A partir de ese momento, una teoría social sólida, dirigida por la economía, fue desvelando qué facetas del orden moral y jurídico existente eran responsables de la nueva prosperidad, y qué facetas la frenaban.
La culminación de este proceso de desvelamiento es el código moral/legal promovido por el austroliberalismo. Las obras económicas de Mises, Rothbard y los economistas austriacos modernos ponen de manifiesto que el orden moral y jurídico más conveniente, en el que la mayoría de los individuos pueden beneficiarse al máximo, es el que se basa en la propiedad perpetua e incluso lejana de los bienes rivales que uno ha adquirido o contratado, y de todos los productos rivales de esos bienes.
Además, ha surgido que los servicios de seguridad, defensa y jurídicos no presentan ninguna excepción a esta regla. La tradición austroanarquista ha avanzado mucho en el cumplimiento de la predicción del primer anarcocapitalista Gustave de Molinari, de que
un examen cuidadoso de los hechos decidirá el problema del gobierno cada vez más a favor de la libertad, al igual que todos los demás problemas económicos.13
Progresaría aún más si no se empantanara con tanta frecuencia en la elaboración de doctrinas morales ingeniosas pero espurias, divorciadas de la utilidad social.

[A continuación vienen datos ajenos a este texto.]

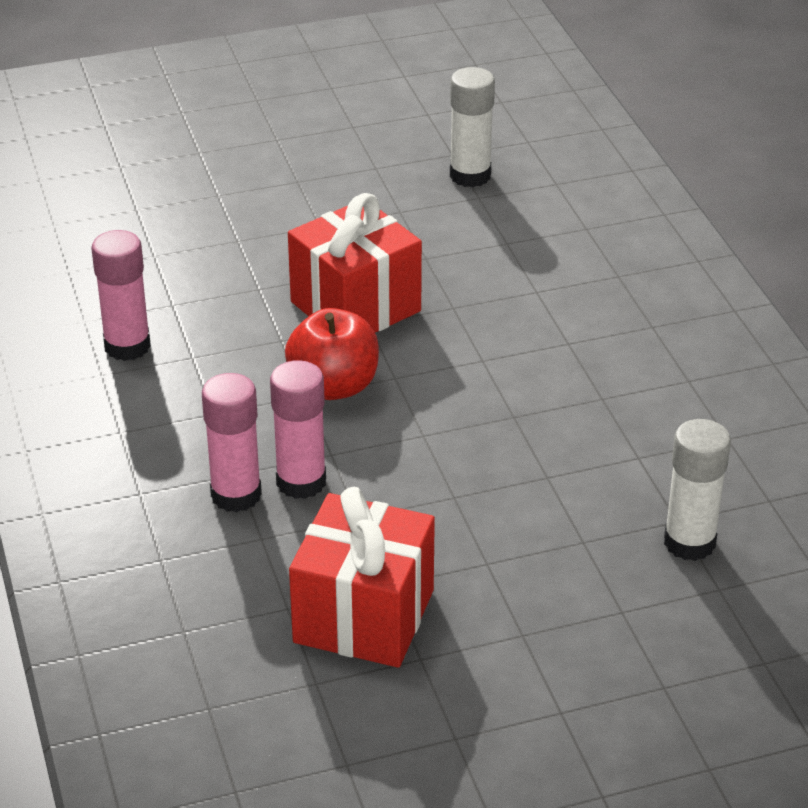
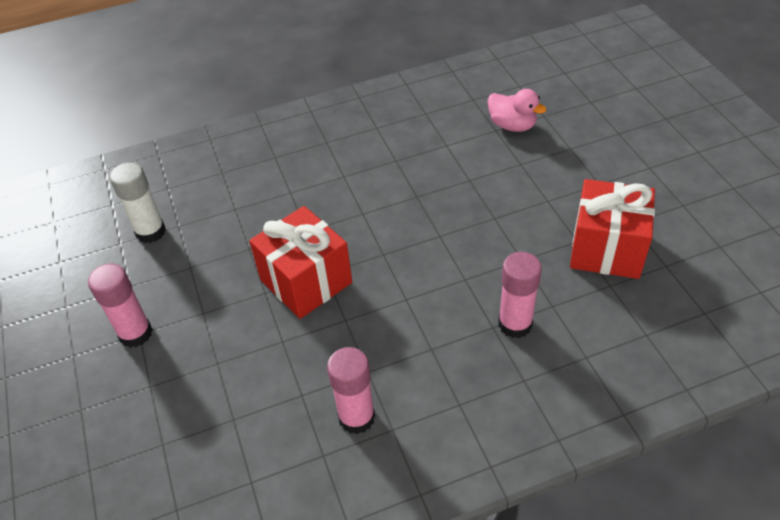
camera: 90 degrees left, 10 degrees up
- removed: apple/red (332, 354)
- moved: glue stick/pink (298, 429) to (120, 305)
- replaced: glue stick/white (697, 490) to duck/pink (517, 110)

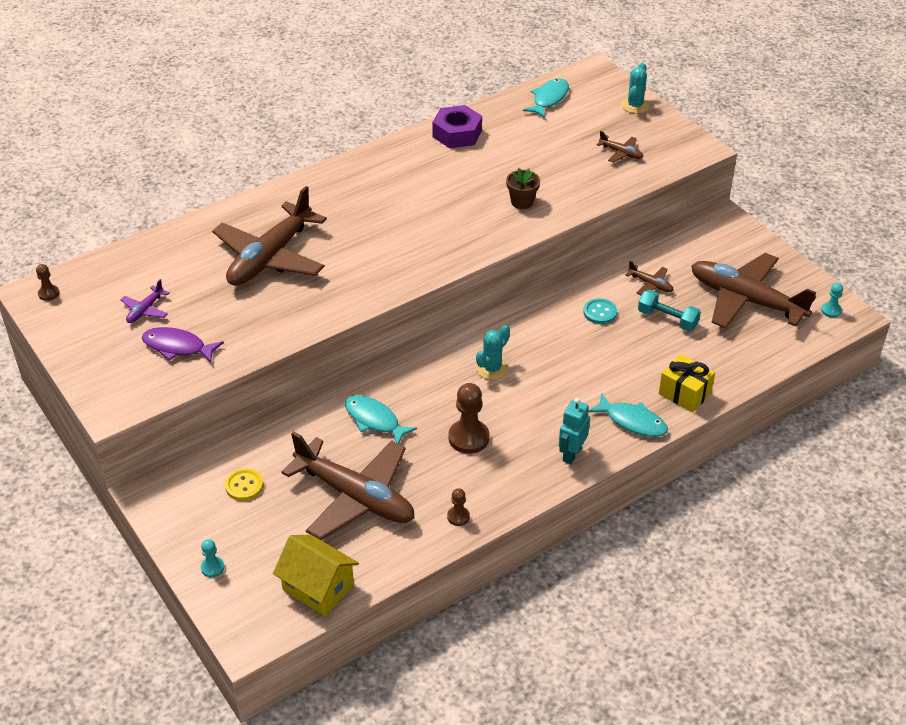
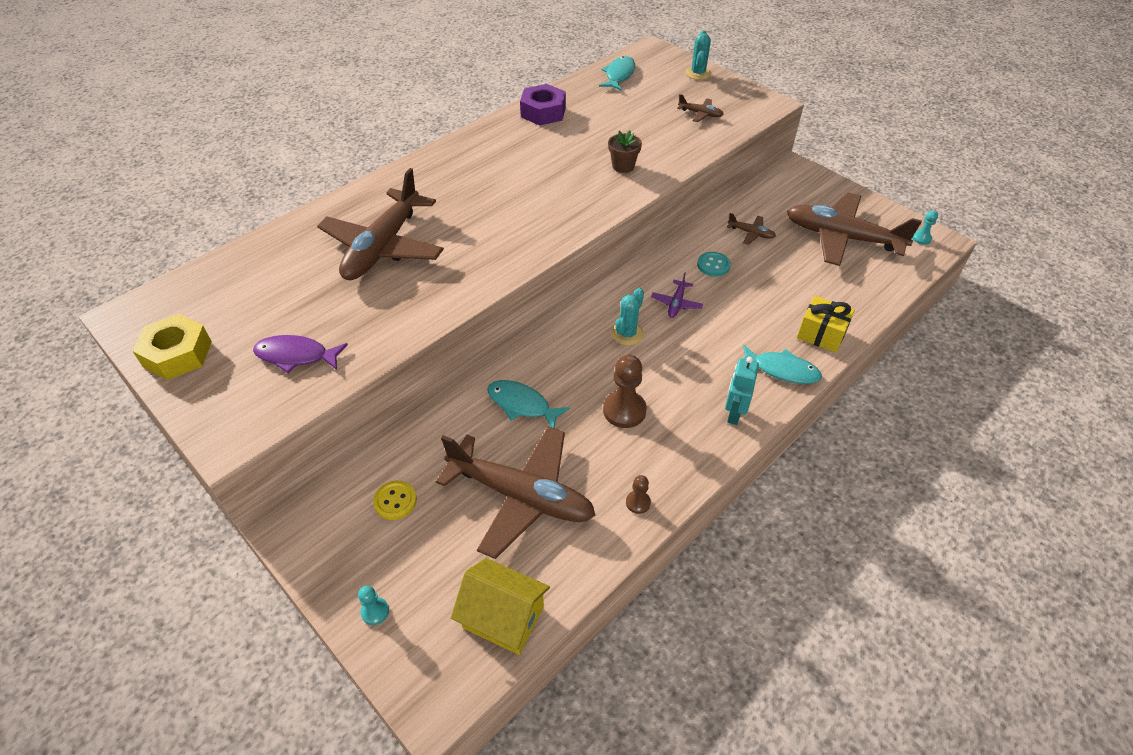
camera: 10 degrees left, 5 degrees up
- removed: pawn/brown (48, 282)
- removed: dumbbell/turquoise (669, 310)
- added: nut/yellow (172, 347)
- moved: plane/purple (145, 301) to (677, 295)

Algunos libertarios pueden retroceder ante la idea de que el pugnaz, y a menudo emocionalmente satisfactorio, «argumento moral» se resuelva en su base fundamental en la utilidad social. Pueden pensar que priva al libertarismo de su mordacidad, urgencia y consistencia. Para esos libertarios, ofrezco otra idea de Hume:
la utilidad pública es el único origen de la justicia... las reflexiones sobre las consecuencias benéficas de esta virtud son el único fundamento de su mérito....
Estas reflexiones están lejos de debilitar las obligaciones de la justicia, o de disminuir algo de la más sagrada atención a la propiedad. Por el contrario, tales sentimientos deben adquirir una nueva fuerza a partir del presente razonamiento. Porque ¿qué fundamento más fuerte puede desearse o concebirse para cualquier deber, que observar que la sociedad humana, o incluso la naturaleza humana, no podría subsistir sin el establecimiento de éste; y aún llegará a mayores grados de felicidad y perfección, cuanto más inviolable sea la consideración que se preste a ese deber?14
Los «argumentos de la moralidad» son, en última instancia, estériles, porque pierden el sentido. El objetivo de la filosofía social es descubrir, y luego argumentar, la moralidad más conveniente desde el punto de vista social.
Eso sólo puede hacerse demostrando hasta qué punto el código moral cumple el propósito por el que se adoptan los códigos morales en primer lugar: la consecución de los fines humanos mediante la facilitación de los medios universales de cooperación social.
Y eso, a su vez, sólo puede hacerse con la ciencia de la praxeología y su subdisciplina de la economía, que revelan las consecuencias sistémicas que pueden esperarse de la adhesión general a cualquier código moral.
- 1Clifford Orwin, The Just and the Advantageous in Thucydides (JSTOR).
- 2Ludwig von Mises, Acción humana, cap. 27, sec. 3.
- 3Ibid.
- 4Mises, Teoría e historia, cap. 3.
- 5Ibid.
- 6Ibid.
- 7Philip Wicksteed, The Common Sense of Political Economy, capítulo 4.
- 8Mises, Acción humana, cap. 27, sec. 3.
- 9Mises, Teoría e historia, cap. 3.
- 10David Hume, De la obediencia pasiva.
- 11Mises, Acción humana, cap. 15, sec. 3.
- 12Murray N. Rothbard, Libertad, desigualdad, primitivismo y división del trabajo.
- 13Gustave de Molinari, La producción de seguridad.
- 14David Hume, Of Justice, An Enquiry Concerning the Principles of Morals.